The Man in the Coffin
The New York Daily News
Friday, June 16, 2000
By A.M. Rosenthal
The man in the new coffin is what he has always been. He is a mass murderer of his countrymen and of foreigners, the creator of torture squads in his own land and the protector and dispatcher of terrorists abroad, the suffocating occupier of a neighboring country, a proudly self-proclaimed
block to Mideast peace and the destroyer of liberty and prosperity for all under his power.He is  not was. His ways of exercising power are his legacy to the military and civilian servitors he put in position to rule the country. It is they who will decide whether the son he announced as his successor will remain in office or if he shows signs of going his own way, not his father's  will be killed.

How long, and at what price in blood, Syrian dictator Hafez Assad will reign from the coffin will depend on the willingness of Western nations to tear away the cloak of prettifying legends that were put around him in life and now cover him in death — how clever, wise, trustworthy, reliable he was.
Despite the proclaimed enmity and antagonism of dictators, and decades of wars with them, free governments, eager to make deals, keep giving them the respect they do not merit and will not ever merit, even when they take residence in the grave. Members of the Chinese Politburo are greeted with embraces in Europe and America. Obituaries of people like Deng Xiaoping oozed with admiration. To my knowledge, only one journalist wrote in protest: "But he was a killer."
Christians and Jews dance at Washington embassies of countries where they are not allowed to live or even pray. Fidel Castro is cute and charismatic, and Asian despots are praised for their acumen just before they are thrown out by their people.

And now the Clinton administration is telling the world that Kim Jong Il, the dictator of North Korea whose terroristic regime has brought his country to starvation and who diverts international food relief to his military and political forces, has qualities we never noticed before: courage and vision!
This astonishing judgment was made after Kim was driven by his fears of revolution to try to save his head by getting political and economic payoffs from South Korea and the U.S.

President Clinton did not go to the Assad funeral or send the vice president, given the fact Syria is on the American terrorist list and Assad's operatives were involved in killing hundreds of American soldiers and civilians. Then Clinton said that although he had differences with Assad, he respected him. Respected? A man whose prisons put specially designed torture machines into the orifices of prisoners?

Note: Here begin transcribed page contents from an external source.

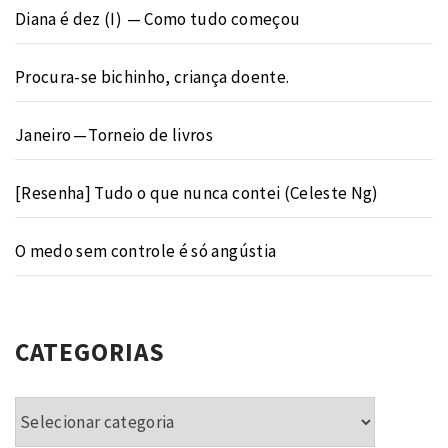
Diana é dez (I) — Como tudo começou
Procura-se bichinho, criança doente.
Janeiro — Torneio de livros
[Resenha] Tudo o que nunca contei (Celeste Ng)
O medo sem controle é só angústia
CATEGORIAS
Categorias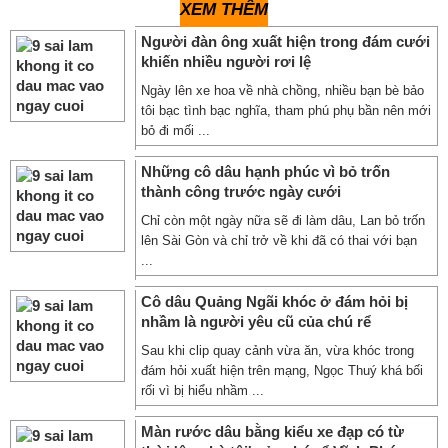
XEM THÊM
Người đàn ông xuất hiện trong đám cưới
khiến nhiều người rơi lệ
Ngày lên xe hoa về nhà chồng, nhiều bạn bè bảo
tôi bạc tình bạc nghĩa, tham phú phụ bần nên mới
bỏ đi mối ...
Những cô dâu hạnh phúc vì bỏ trốn
thành công trước ngày cưới
Chỉ còn một ngày nữa sẽ đi làm dâu, Lan bỏ trốn
lên Sài Gòn và chỉ trở về khi đã có thai với bạn
...
Cô dâu Quảng Ngãi khóc ở đám hỏi bị
nhầm là người yêu cũ của chú rể
Sau khi clip quay cảnh vừa ăn, vừa khóc trong
đám hỏi xuất hiện trên mạng, Ngọc Thuý khá bối
rối vì bị hiểu nhầm ...
Màn rước dâu bằng kiểu xe đạp có từ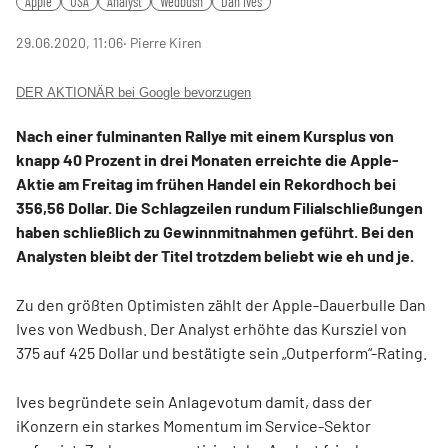
Apple
USA
Analyst
Wedbush
Dan Ives
29.06.2020, 11:06
‧ Pierre Kiren
DER AKTIONÄR bei Google bevorzugen
Nach einer fulminanten Rallye mit einem Kursplus von
knapp 40 Prozent in drei Monaten erreichte die Apple-
Aktie am Freitag im frühen Handel ein Rekordhoch bei
356,56 Dollar. Die Schlagzeilen rundum Filialschließungen
haben schließlich zu Gewinnmitnahmen geführt. Bei den
Analysten bleibt der Titel trotzdem beliebt wie eh und je.
Zu den größten Optimisten zählt der Apple-Dauerbulle Dan
Ives von Wedbush. Der Analyst erhöhte das Kursziel von
375 auf 425 Dollar und bestätigte sein „Outperform“-Rating.
Ives begründete sein Anlagevotum damit, dass der
iKonzern ein starkes Momentum im Service-Sektor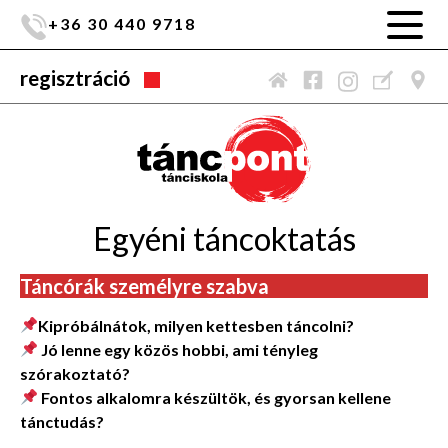
+36 30 440 9718
regisztráció
Egyéni táncoktatás
Táncórák személyre szabva
Kipróbálnátok, milyen kettesben táncolni?
Jó lenne egy közös hobbi, ami tényleg
szórakoztató?
Fontos alkalomra készültök, és gyorsan kellene
tánctudás?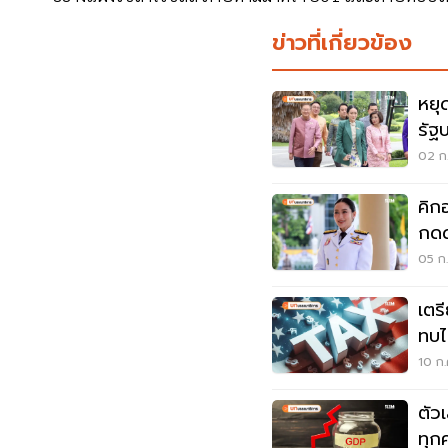
ข่าวที่เกี่ยวข้อง
หยุ
รัฐ
02 ก.
คิก
กดด
05 ก
เตร
ทบไ
10 ก.
ตัว
ทุก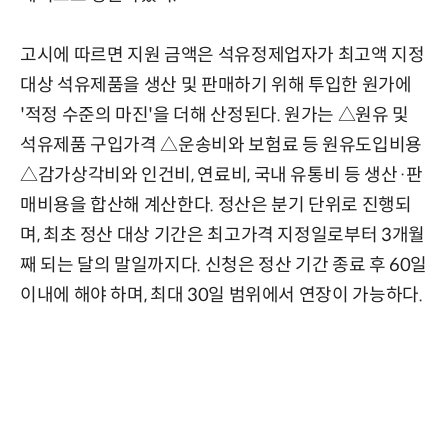
고시에 따르면 지원 금액은 석유정제업자가 최고액 지정
대상 석유제품을 생산 및 판매하기 위해 투입한 원가에
'적정 수준의 마진'을 더해 산정된다. 원가는 △원유 및
석유제품 구입가격 △운송비와 보험료 등 원유도입비용
△감가상각비와 인건비, 연료비, 국내 유통비 등 생산·판
매비용을 합산해 계산한다. 정산은 분기 단위로 진행되
며, 최초 정산 대상 기간은 최고가격 지정일로부터 3개월
째 되는 달의 말일까지다. 신청은 정산 기간 종료 후 60일
이내에 해야 하며, 최대 30일 범위에서 연장이 가능하다.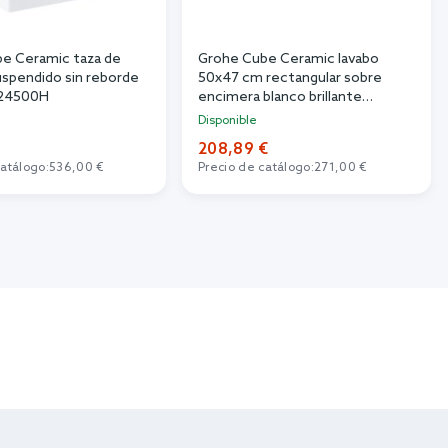
e Ceramic taza de
Grohe Cube Ceramic lavabo
uspendido sin reborde
50x47 cm rectangular sobre
924500H
encimera blanco brillante
3948100H
Disponible
€
208,89 €
catálogo:
536,00 €
Precio de catálogo:
271,00 €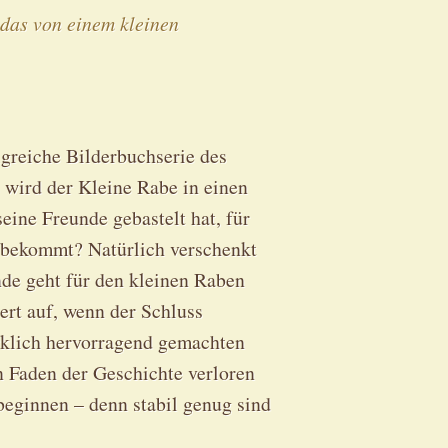
 das von einem kleinen
greiche Bilderbuchserie des
 wird der Kleine Rabe in einen
seine Freunde gebastelt hat, für
n bekommt? Natürlich verschenkt
nde geht für den kleinen Raben
tert auf, wenn der Schluss
irklich hervorragend gemachten
n Faden der Geschichte verloren
eginnen – denn stabil genug sind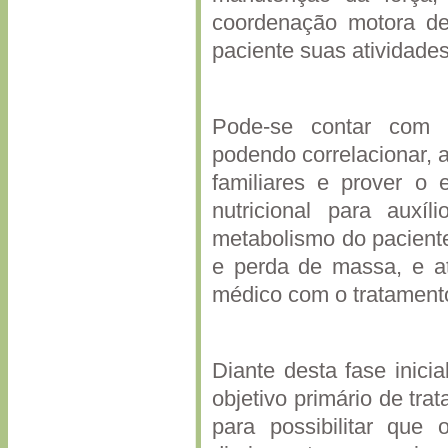
coordenação motora de
paciente suas atividades
Pode-se contar com as
podendo correlacionar, 
familiares e prover o 
nutricional para aux
metabolismo do paciente
e perda de massa, e at
médico com o tratament
Diante desta fase inici
objetivo primário de tra
para possibilitar que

Somehow, Western culture has brought us to the point where although we would not shake hands with a person guilty of one vicious murder, we invite the perpetrators of thousands of murders to White House banquets. Our governments lie almost automatically about how respectworthy our favorite dictators are, what partnership material they are. That, of course, perpetuates their atrocities, demeans us and soils our democratic values, if you will forgive the phrase.And let's not start slobbering over newly anointed heirs before they earn it with their accomplishments or courage, which do not necessarily come when the sperm meets the egg.

If Bashar Assad, the new Syrian leader, wants respect, he can start earning it by taking some obvious steps, despite the objections of his father's henchmen and paid killers:
Get out of Lebanon, which is held down, milked and made a terrorist preserve by the occupying forces sent in by the man in the coffin.
Accept the Israeli offer to give back the Golan Heights to Syria, which lost it in the 1967 war against Israel. Such a deal may not come again:
Syria gets the heights, giving its rocket troops a magnificent, reachable view of Israel, while Israel gets a pat on the back from the U.S. Though it is most feared by the henchmen-terrorists, give Syrians at least some taste of what they have never had   freedom of discussion and press, freedom from being tortured and/or shot for dissent.
From a recent report by the valuable Middle East Forum in Philadelphia, here are some things the United States could do:
Demand the end of the occupation of Lebanon, the country that other countries love to forget; its victimization has been too painful to remember. (The man in the coffin had promised officially to pull his troops out,  promised three times. Still, the Western legend that good old Assad kept his promises lives on.) Until Syria pulls out, send no money to the Syrian economy that the Assad dictatorship made ever more ramshackle, even for the Mideast. If Bashar refuses or cannot deliver, help Lebanese democrats, there and in the U.S., and call an international conference to free Lebanon.
For all we know about Bashar Assad, he may have the courage to leave his father's policy in the coffin, or he may run from the idea in terror. Either way, saying what we should say and doing what we should do, and cutting out the embarrassing lickspittle hypocrisy, will increase our respect  for ourselves.